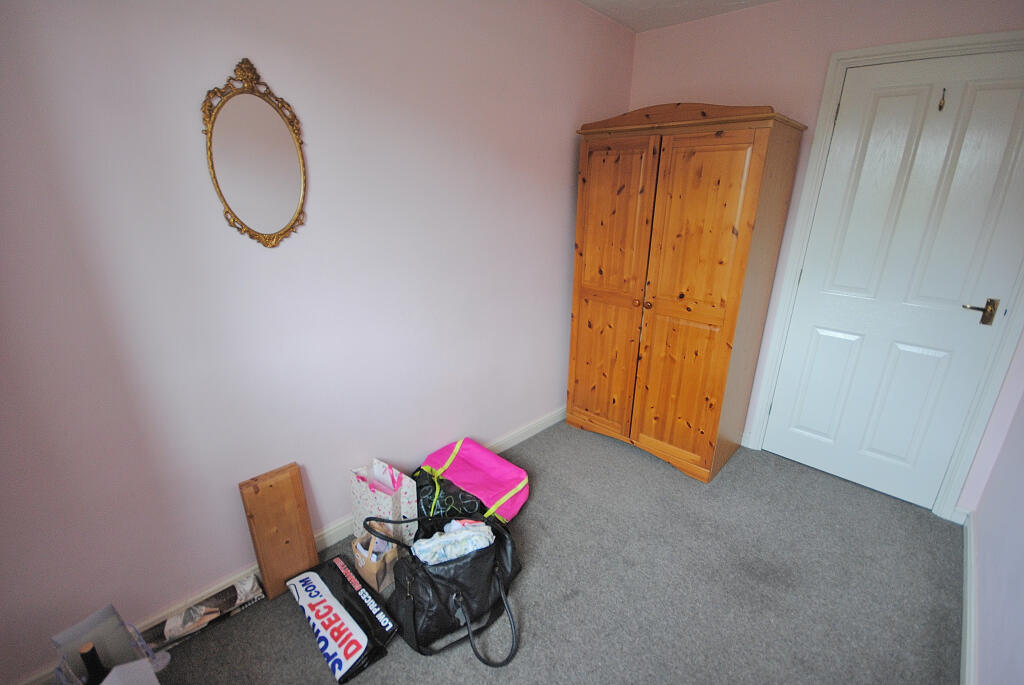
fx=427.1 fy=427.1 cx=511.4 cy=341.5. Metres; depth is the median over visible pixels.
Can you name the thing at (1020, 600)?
right wall
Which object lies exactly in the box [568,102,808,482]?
wardrobe
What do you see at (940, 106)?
door hook
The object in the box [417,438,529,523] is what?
pink bag
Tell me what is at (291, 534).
wooden board
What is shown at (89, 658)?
wine bottle
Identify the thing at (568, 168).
left wall
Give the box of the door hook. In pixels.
[937,87,946,110]
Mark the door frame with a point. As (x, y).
(816, 164)
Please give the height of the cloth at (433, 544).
0.173 m
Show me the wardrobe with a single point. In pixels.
(732, 170)
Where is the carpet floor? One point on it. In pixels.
(297, 634)
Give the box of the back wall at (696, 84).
[627,0,1023,521]
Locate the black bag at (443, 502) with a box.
[411,466,487,523]
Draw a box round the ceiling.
[575,0,777,31]
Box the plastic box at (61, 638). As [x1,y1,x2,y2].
[48,604,168,684]
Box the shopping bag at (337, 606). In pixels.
[285,554,398,682]
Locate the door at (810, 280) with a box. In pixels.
[764,46,1022,511]
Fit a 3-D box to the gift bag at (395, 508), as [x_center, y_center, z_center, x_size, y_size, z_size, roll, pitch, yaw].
[-0.578,0.730,1.922,0.278,0.369,0.153,18,25,41]
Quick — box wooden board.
[239,461,317,600]
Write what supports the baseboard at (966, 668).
attached to the right wall at (1020, 600)
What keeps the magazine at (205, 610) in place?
on the carpet floor
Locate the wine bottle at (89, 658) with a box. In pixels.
[79,643,108,684]
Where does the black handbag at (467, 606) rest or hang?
on the carpet floor
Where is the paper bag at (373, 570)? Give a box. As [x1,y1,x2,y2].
[350,529,398,592]
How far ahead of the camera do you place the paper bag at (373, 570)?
1.68 m
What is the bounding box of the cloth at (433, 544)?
[412,519,495,564]
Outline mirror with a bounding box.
[201,58,307,246]
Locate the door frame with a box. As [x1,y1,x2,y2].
[747,32,1023,518]
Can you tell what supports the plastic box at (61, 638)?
on the carpet floor
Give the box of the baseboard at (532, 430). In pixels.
[7,406,567,684]
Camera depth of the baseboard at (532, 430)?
1.80 m
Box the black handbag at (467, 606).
[363,505,522,665]
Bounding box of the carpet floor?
[134,415,960,684]
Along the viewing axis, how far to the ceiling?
2.32 m
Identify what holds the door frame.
attached to the back wall at (696, 84)
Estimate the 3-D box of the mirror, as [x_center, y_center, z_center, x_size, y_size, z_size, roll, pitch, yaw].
[-0.823,-0.600,1.403,0.031,0.569,0.319,18,25,41]
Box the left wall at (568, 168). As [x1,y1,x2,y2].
[0,0,636,682]
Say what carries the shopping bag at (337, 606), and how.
on the carpet floor
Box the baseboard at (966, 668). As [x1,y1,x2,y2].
[959,510,977,684]
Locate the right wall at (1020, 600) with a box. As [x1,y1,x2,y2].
[967,380,1023,684]
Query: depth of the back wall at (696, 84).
2.19 m
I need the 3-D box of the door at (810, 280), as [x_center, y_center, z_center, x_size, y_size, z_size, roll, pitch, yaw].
[1.890,-0.210,2.090,0.780,2.076,0.103,18,25,41]
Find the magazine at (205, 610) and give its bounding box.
[148,576,264,648]
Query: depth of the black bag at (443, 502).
1.90 m
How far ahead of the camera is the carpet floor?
1.72 m
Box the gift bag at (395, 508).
[349,457,416,548]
=====
Work item — The line containing "What is the" begins the span, and the last line of the records above ends it. Return that span exactly, and nothing outside it.

The completed task —
What is the bounding box of the cloth at (433, 544)?
[412,519,495,564]
Outline mirror with a bounding box.
[201,58,307,246]
Locate the door frame with a box. As [x1,y1,x2,y2].
[747,32,1023,518]
Can you tell what supports the plastic box at (61, 638)?
on the carpet floor
Give the box of the baseboard at (532, 430). In pixels.
[7,406,567,684]
Camera depth of the baseboard at (532, 430)?
1.80 m
Box the black handbag at (467, 606).
[363,505,522,665]
Bounding box of the carpet floor?
[134,415,960,684]
Along the viewing axis, how far to the ceiling?
2.32 m
Identify what holds the door frame.
attached to the back wall at (696, 84)
Estimate the 3-D box of the mirror, as [x_center, y_center, z_center, x_size, y_size, z_size, roll, pitch, yaw].
[-0.823,-0.600,1.403,0.031,0.569,0.319,18,25,41]
Box the left wall at (568, 168). As [x1,y1,x2,y2].
[0,0,636,682]
Say what carries the shopping bag at (337, 606), and how.
on the carpet floor
Box the baseboard at (966, 668). As [x1,y1,x2,y2].
[959,510,977,684]
Locate the right wall at (1020, 600) with a box. As [x1,y1,x2,y2].
[967,380,1023,684]
Query: depth of the back wall at (696, 84).
2.19 m
I need the 3-D box of the door at (810, 280), as [x_center, y_center, z_center, x_size, y_size, z_size, roll, pitch, yaw].
[1.890,-0.210,2.090,0.780,2.076,0.103,18,25,41]
Find the magazine at (205, 610) and give its bounding box.
[148,576,264,648]
Query: depth of the black bag at (443, 502).
1.90 m
How far ahead of the camera is the carpet floor?
1.72 m
Box the gift bag at (395, 508).
[349,457,416,548]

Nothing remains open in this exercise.